## WHAT IS REQUIRED
Report, from the records below, every line where the word "left" appears.

## MATERIAL FOR THIS TASK
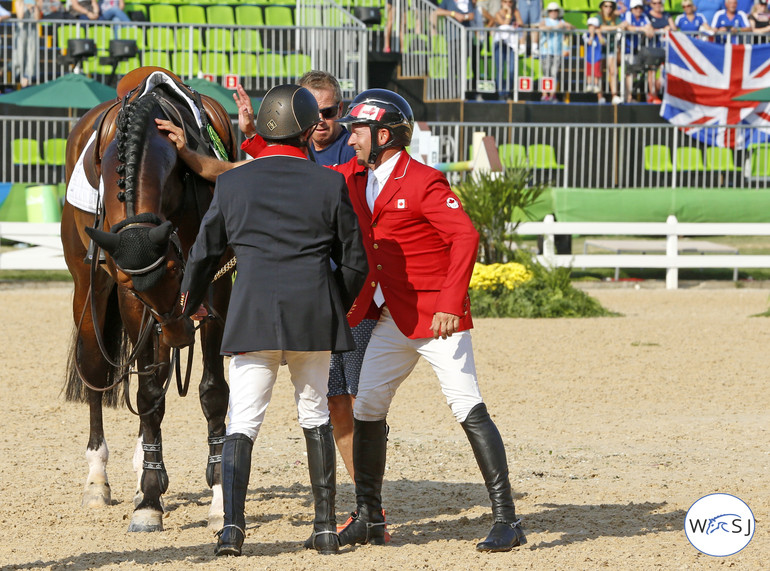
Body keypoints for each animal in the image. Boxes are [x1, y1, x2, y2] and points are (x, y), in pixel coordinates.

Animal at [60, 69, 234, 536]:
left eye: (177, 271)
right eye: (138, 288)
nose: (177, 332)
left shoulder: (216, 283)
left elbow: (213, 392)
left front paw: (220, 495)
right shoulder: (126, 291)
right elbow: (148, 391)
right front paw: (149, 501)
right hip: (89, 292)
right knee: (98, 374)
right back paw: (98, 481)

## REPLY
left eye: (177, 271)
left shoulder: (216, 283)
left elbow: (213, 392)
left front paw: (220, 495)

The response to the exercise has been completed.